## Excerpted text
FOURTH DIVISION
DILLARD, P. J.,
MERCIER and PINSON, JJ.
NOTICE: Motions for reconsideration must be
physically received in our clerk’s office within ten
days of the date of decision to be deemed timely filed.
https://www.gaappeals.us/rules
DEADLINES ARE NO LONGER TOLLED IN THIS
COURT. ALL FILINGS MUST BE SUBMITTED WITHIN
THE TIMES SET BY OUR COURT RULES.
February 1, 2022
In the Court of Appeals of Georgia
A21A1695. BRITT v. THE STATE.
MERCIER, Judge.
David Britt entered a negotiated guilty plea, pursuant to Alford1, upon an
indictment charging him with failure to register as a sex offender. Thereafter, he filed
a pro se motion to withdraw his guilty plea, which the trial court denied. In his only
claimed error, Britt argues that the trial court erred by allowing him to proceed pro
se during the hearing on his motion to withdraw his guilty plea. Because Britt was not
informed of the dangers of self-representation during the plea withdrawal
proceedings, we reverse and remand.
1
North Carolina v. Alford, 400 U. S. 25 (91 SCt 160, 27 LE2d 162) (1970).

## Information given
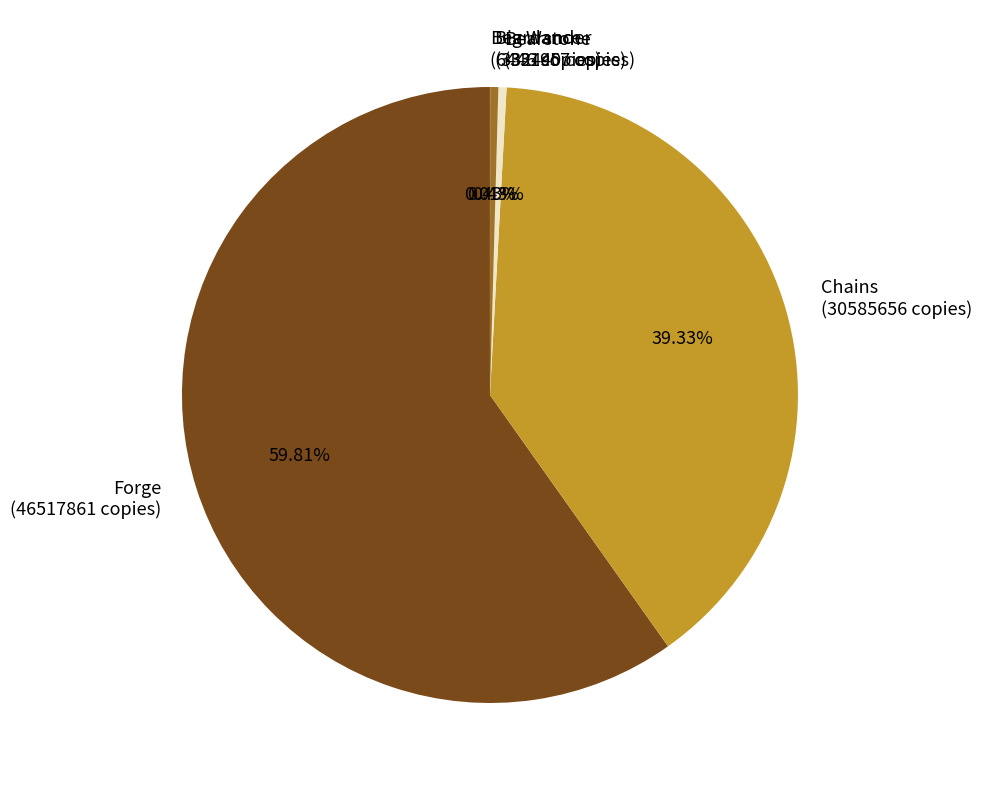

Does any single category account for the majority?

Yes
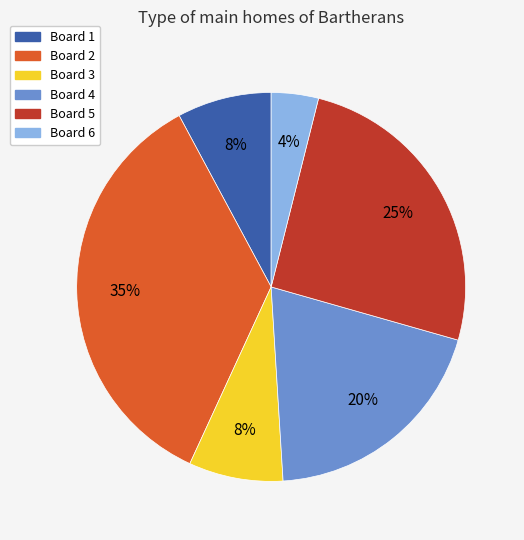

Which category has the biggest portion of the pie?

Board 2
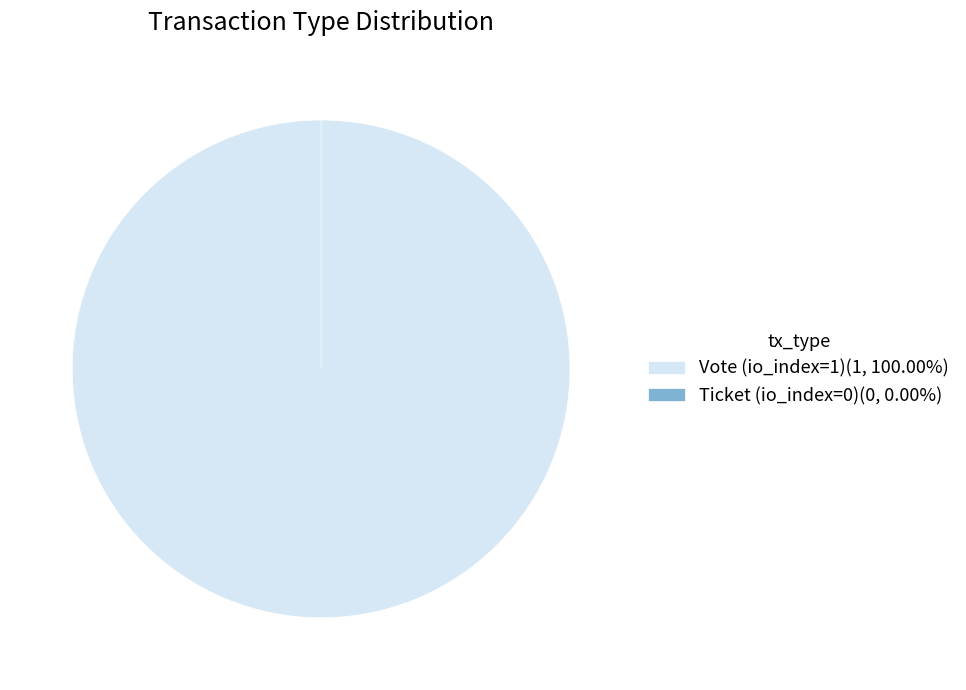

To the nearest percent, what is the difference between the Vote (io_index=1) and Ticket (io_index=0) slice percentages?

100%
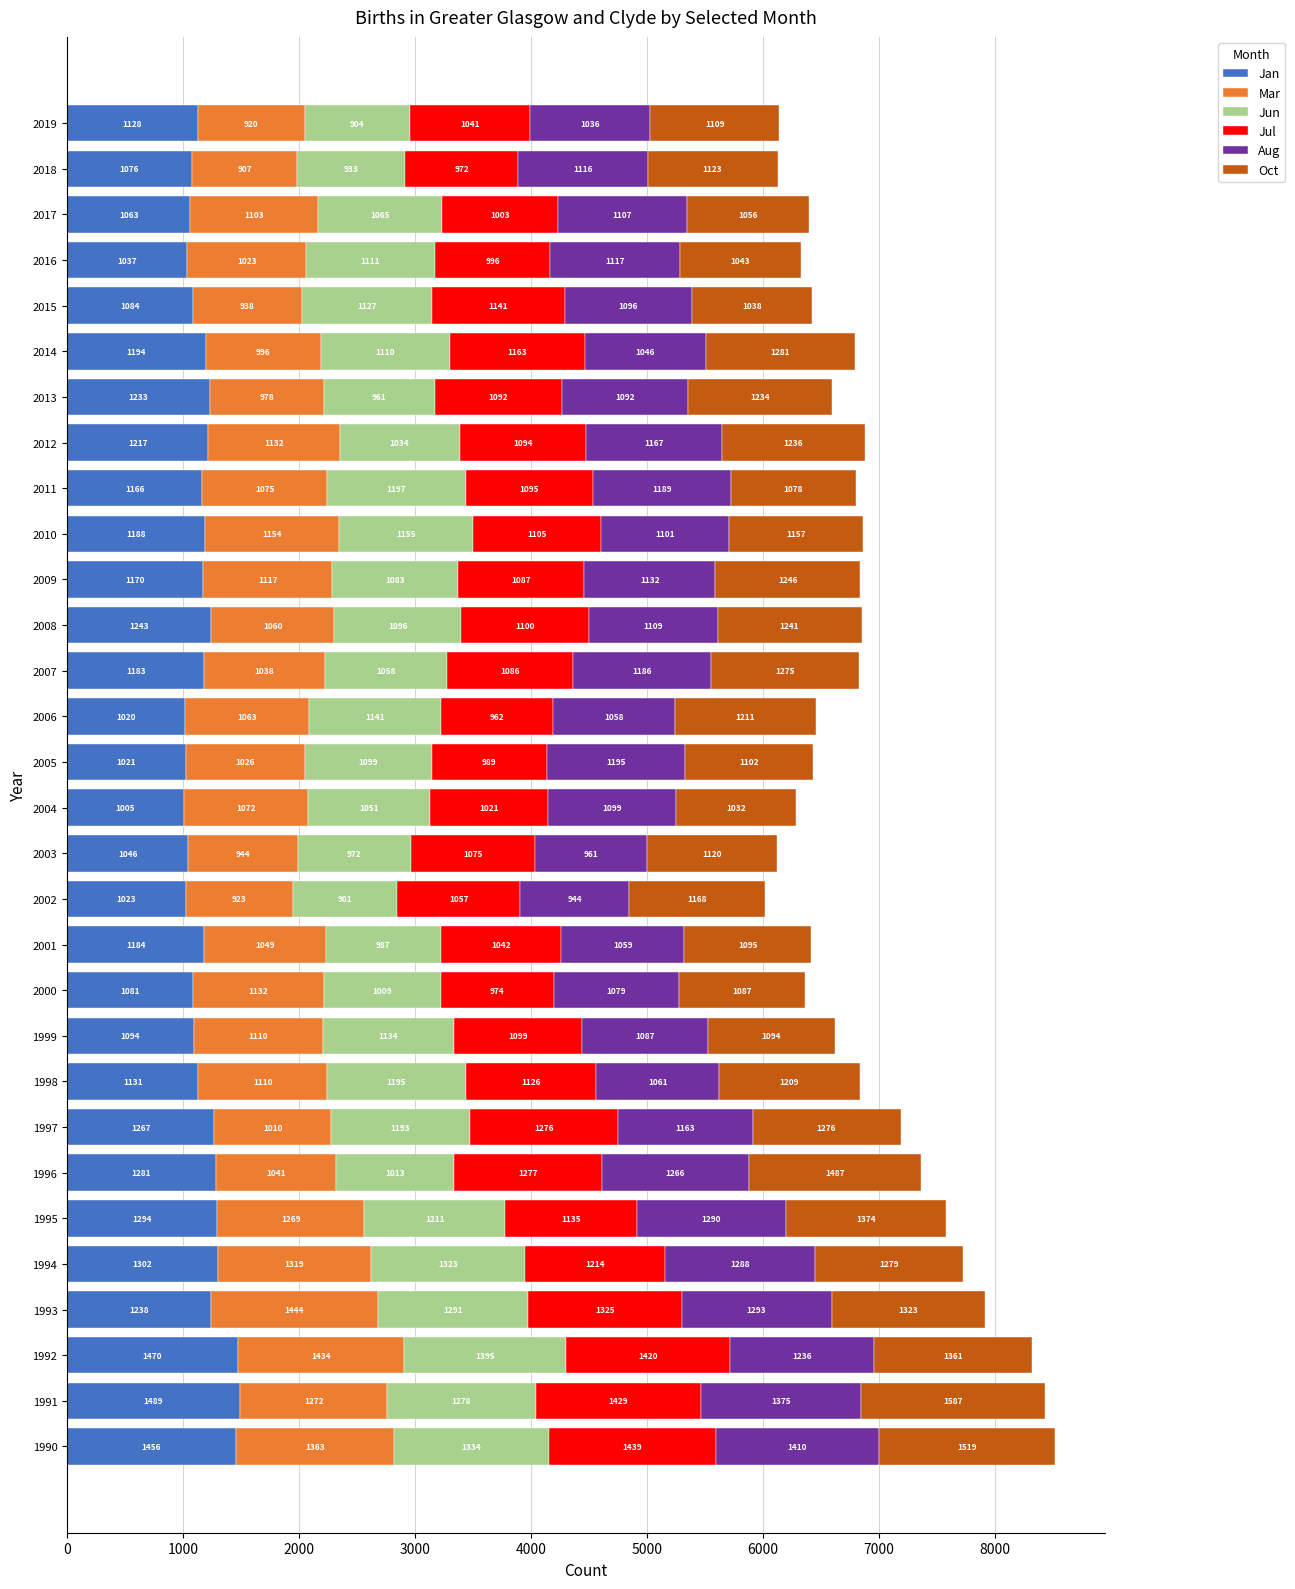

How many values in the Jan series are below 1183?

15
...
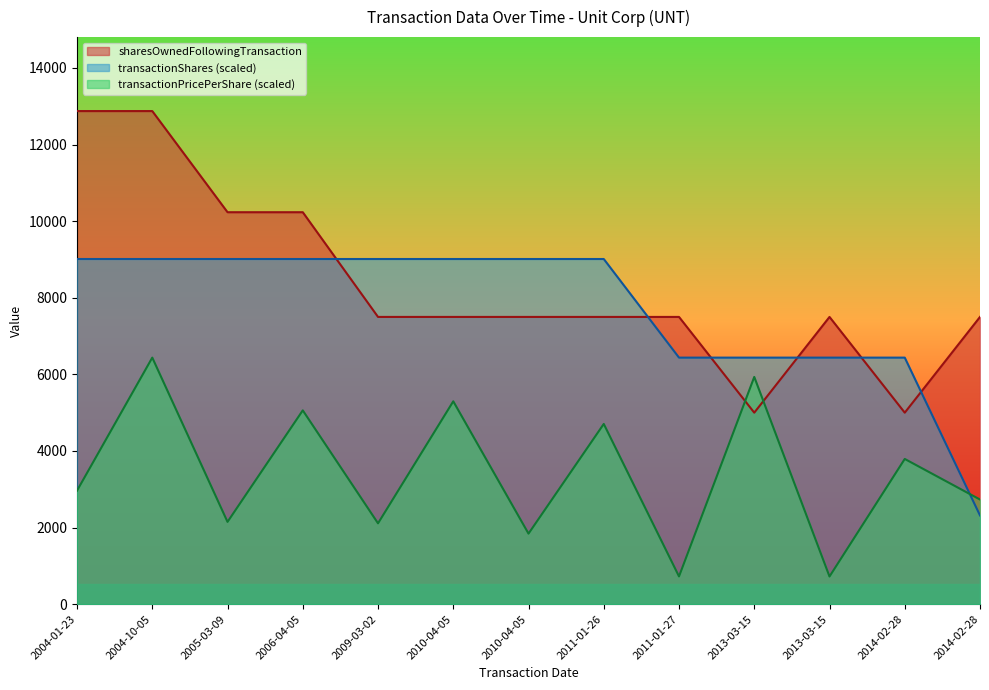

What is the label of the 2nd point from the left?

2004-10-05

## Required tasks
(a) For each statement, say whether the Britt v. The State excerpt agrees, answering yes or no and quoting the words from the excerpt that settle it: (i) Britt was charged with failing to register as a sex offender. (ii) Britt had a lawyer file his motion to withdraw the guilty plea. (iii) The appeals court reversed and sent the case back.
(b) Carry on the Britt v. The State excerpt, picking up after its last line.
The items come from a separate source and have nothing to do with the Britt v. The State excerpt.

## Results by task
(a)
(i) Yes: "failure to register as a sex offender"
(ii) No: "a pro se motion to withdraw his guilty plea"
(iii) Yes: "we reverse and remand"

(b)
A “trial court’s ruling as to whether the defendant’s waiver of the right to
counsel was valid is reviewed for abuse of discretion.” Cox v. State, 317 Ga. App.
654, 654 (732 SE2d 321) (2012) (footnote omitted).
At a pre-trial hearing, the trial court discussed with Britt his desire to represent
himself. Britt expressed his dissatisfaction with the public defender assigned to his
case. The trial court informed Britt that while he had a constitutional right to counsel,
he did not have a constitutional right to counsel of his choosing. After questioning
Britt, the trial court allowed him to represent himself but warned him of the potential
dangers. The trial court did not mention the post-conviction process during its
colloquy with Britt.
At his later plea hearing, Britt reiterated his desire to represent himself. After
the trial court again warned him of the dangers of representing himself at the plea
hearing or at trial, Britt was allowed to proceed pro se. The trial court sentenced Britt
to a term of ten years, with three to be served in confinement, and his conviction was
entered.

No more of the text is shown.